Infiernillo is a volcanic field in Argentina. The field is located northwest of Malargue, at the Rio Salado. The volcanic field, part of the Southern Volcanic Zone, has formed three individual vents with associated lava flows.

== Formation ==
Volcanic activity in the Andes and the region between the Andes and the Atlantic Ocean is caused by the subduction of the Nazca Plate beneath the South American Plate. While the main volcanic arc is formed by the dehydration of the descending slab of oceanic lithosphere, the origin of volcanism beneath the main volcanic arc is unclear. One of these volcanic structures is the Payenia volcanic field between 34°30′–38°S southern latitude; it was probably formed by magmas generated by asthenosphere overriding a steepening subducting Nazca Plate. This province, with a surface area of 60000 km2, includes Payún Matrú and Llancanelo volcanic field.

The basement in the area is formed from Jurassic-Cretaceous sedimentary rocks and Tertiary volcanic rocks. Activity is controlled by tectonic extension 70 km west of the Andes and has sent lava flows which reach the Rio Salado. The Infiernillo is part of a transitory region of the Southern Volcanic Zone between the northern and central segment thereof.

There are three vents named Hoyo Colorado, La Hoyada and Loma Negra. The first vent erupted 6890 ± 40 BCE as found by radiocarbon dating, while ages of 69,000 ± 50,000 and 34,000 ± 70,000 have been obtained on the other two centres, respectively. The oldest age in the field is 0.83 ± 0.11 mya; other dates found are less than 100,000-200,000 years old. These other volcanoes are located around Niña Encantada lake and include Mesillas and Lagunita.

Hoyada volcano is a crater with a diameter of 450 m. It is surrounded by tephra falls and forms a 2.5 km long lava flow which after 1.5 km splits into two branches. The presence of levees in the flow indicates that the flow rate diminished during the eruption. Lagunitas volcano conversely is a 150 m high stratovolcano-like cone that generated a blocky lava flow 2.2 km long. This lava flow also dammed an ephemeral stream, creating a lake.
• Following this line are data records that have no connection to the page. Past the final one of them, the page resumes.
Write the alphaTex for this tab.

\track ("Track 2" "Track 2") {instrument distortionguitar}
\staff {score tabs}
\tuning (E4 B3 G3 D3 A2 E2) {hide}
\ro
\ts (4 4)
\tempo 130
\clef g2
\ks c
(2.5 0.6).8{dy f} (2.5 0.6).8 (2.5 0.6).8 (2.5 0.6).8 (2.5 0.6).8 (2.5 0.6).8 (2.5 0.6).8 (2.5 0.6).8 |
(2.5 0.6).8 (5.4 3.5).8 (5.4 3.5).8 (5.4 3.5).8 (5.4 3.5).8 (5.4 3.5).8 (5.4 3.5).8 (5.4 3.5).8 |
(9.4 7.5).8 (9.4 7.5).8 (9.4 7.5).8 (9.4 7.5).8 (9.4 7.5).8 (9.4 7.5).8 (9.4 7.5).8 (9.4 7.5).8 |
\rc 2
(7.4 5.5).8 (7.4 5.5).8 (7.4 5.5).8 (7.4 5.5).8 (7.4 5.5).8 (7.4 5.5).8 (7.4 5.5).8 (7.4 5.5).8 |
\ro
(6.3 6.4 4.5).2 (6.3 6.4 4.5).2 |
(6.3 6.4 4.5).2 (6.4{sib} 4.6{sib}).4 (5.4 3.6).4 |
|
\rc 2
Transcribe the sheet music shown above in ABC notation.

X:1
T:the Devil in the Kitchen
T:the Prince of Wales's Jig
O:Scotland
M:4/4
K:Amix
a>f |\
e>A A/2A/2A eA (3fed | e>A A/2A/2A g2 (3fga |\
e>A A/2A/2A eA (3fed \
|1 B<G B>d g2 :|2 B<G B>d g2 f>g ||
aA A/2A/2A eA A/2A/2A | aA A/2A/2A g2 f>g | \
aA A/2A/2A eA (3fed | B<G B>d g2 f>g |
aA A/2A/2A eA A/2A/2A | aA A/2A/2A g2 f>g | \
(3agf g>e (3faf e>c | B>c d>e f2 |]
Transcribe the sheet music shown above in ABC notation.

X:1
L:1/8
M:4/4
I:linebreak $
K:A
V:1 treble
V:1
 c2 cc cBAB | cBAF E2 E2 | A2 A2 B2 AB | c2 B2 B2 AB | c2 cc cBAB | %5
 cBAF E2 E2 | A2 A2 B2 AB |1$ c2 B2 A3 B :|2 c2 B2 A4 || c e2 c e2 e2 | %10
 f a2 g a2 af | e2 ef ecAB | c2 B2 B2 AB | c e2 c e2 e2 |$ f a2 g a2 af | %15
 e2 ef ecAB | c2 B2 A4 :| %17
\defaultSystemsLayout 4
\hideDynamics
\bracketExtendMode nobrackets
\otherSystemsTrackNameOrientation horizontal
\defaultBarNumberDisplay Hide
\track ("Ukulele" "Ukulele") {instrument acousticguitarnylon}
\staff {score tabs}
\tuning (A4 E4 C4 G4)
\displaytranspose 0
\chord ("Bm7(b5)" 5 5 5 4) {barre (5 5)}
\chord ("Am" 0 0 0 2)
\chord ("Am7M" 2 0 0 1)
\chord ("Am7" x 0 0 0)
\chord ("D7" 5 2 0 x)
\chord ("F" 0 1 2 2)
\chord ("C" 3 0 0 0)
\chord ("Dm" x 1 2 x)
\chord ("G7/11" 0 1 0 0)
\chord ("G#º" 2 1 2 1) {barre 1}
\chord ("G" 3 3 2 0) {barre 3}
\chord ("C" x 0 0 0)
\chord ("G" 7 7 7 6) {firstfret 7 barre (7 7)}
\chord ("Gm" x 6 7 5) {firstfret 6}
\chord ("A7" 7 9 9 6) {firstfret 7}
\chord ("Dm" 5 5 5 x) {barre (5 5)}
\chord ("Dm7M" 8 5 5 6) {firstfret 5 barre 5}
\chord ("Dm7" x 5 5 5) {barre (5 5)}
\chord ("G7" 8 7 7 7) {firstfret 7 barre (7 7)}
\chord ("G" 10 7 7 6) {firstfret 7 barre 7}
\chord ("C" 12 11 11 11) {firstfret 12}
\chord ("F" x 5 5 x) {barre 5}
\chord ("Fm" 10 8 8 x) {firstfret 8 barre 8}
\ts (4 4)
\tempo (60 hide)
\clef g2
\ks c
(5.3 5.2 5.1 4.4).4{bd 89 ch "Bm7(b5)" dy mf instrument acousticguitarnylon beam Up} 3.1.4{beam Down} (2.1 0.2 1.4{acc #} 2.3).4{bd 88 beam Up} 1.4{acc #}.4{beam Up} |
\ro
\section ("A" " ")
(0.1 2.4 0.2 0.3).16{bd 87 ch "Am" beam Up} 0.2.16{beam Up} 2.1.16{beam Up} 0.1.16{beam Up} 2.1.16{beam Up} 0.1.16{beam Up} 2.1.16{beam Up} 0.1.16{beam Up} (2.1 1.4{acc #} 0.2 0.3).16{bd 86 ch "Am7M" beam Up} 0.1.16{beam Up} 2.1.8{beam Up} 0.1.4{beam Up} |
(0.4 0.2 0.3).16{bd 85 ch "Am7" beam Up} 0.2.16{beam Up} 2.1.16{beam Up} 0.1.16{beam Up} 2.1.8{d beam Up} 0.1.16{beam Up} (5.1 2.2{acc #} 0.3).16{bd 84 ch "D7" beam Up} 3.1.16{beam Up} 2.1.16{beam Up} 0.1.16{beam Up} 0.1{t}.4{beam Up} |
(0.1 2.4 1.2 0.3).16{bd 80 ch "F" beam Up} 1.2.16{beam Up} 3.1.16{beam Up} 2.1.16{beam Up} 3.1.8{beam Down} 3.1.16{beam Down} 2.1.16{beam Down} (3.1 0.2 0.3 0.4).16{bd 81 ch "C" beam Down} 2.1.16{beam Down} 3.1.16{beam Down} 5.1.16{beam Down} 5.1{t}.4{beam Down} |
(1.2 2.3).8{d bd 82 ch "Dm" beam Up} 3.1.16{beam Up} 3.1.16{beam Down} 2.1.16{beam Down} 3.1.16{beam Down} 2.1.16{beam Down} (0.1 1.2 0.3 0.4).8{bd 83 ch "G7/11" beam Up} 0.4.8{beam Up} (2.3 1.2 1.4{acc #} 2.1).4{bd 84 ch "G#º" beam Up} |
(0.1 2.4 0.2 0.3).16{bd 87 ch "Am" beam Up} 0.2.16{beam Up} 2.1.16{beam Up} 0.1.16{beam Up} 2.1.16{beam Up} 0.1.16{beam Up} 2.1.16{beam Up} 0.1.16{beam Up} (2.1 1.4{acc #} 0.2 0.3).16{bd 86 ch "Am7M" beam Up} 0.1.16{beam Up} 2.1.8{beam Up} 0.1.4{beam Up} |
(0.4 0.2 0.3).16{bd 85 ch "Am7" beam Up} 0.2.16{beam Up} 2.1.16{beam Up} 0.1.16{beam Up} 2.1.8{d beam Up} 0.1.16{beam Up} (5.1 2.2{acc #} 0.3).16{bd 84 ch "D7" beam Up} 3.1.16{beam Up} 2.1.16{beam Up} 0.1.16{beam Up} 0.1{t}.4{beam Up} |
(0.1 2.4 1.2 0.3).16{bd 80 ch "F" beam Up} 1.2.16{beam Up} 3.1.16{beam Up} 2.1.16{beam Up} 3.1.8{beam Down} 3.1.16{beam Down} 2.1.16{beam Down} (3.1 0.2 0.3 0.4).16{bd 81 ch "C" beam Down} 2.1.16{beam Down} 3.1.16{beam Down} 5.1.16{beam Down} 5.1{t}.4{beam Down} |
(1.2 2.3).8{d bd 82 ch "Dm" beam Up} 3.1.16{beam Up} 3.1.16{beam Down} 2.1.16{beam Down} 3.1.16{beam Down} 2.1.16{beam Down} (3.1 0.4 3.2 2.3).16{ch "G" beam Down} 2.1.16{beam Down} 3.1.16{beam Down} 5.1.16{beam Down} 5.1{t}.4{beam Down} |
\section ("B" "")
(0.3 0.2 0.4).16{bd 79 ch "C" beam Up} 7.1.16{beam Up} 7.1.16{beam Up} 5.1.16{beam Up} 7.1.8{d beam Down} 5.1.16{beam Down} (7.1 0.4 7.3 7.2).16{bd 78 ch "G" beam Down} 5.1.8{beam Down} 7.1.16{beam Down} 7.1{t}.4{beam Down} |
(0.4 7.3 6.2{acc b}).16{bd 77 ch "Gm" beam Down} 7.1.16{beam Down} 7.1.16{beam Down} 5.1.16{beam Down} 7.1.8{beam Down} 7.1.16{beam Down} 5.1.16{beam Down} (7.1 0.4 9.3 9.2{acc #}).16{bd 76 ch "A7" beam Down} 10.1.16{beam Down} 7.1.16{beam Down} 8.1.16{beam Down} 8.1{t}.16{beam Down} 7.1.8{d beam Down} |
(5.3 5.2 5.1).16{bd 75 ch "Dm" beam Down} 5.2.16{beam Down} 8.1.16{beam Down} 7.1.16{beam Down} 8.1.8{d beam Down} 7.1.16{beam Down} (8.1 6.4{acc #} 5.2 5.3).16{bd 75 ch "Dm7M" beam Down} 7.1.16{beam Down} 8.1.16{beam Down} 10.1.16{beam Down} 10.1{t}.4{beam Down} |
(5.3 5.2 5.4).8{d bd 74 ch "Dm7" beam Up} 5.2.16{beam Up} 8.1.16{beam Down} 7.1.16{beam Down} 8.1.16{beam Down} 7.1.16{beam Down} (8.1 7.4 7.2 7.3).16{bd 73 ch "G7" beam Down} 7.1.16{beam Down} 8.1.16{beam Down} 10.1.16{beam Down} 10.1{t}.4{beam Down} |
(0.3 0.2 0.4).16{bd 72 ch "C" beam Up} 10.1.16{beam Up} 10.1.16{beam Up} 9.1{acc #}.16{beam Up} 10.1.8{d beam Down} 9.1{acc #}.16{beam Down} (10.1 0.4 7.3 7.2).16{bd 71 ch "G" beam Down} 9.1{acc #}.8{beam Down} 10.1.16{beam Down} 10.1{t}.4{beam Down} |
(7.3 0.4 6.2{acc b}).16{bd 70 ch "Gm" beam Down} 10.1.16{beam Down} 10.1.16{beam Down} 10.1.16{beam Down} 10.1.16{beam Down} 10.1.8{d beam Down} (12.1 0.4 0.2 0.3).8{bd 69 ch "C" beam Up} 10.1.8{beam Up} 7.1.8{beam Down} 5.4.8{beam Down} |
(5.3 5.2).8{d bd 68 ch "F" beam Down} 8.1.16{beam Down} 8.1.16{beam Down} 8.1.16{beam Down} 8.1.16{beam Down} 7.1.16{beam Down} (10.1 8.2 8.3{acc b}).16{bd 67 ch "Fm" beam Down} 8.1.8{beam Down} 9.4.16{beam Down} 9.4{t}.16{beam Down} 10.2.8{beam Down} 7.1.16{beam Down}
The Loma Negra cone is older than the Lagunitas one considering that the Lagunitas lava flow is deflected by the Loma Negra cone and lava. The Loma Negra cone formed a lava flow 1.7 km long. A phreatic explosion at its margins formed the Nina Encantada lake. Hoyo Colorado is a cone which generated a complex lava field damming the Salado river. Hoyo Colorado has erupted approximately twice as much rock as the other three centres.

The first three cones all erupted basaltic andesite containing hornblende and matrix olivine and plagioclase. Hoyo Colorado is much more olivine-rich and contains amphibole. Major element analyses indicate similarity to the Planchon-Peteroa volcanic centre at the same latitude. The rare-earth element contents are transitional between Planchon-Peteroa and Patagonia alkali basalt signatures.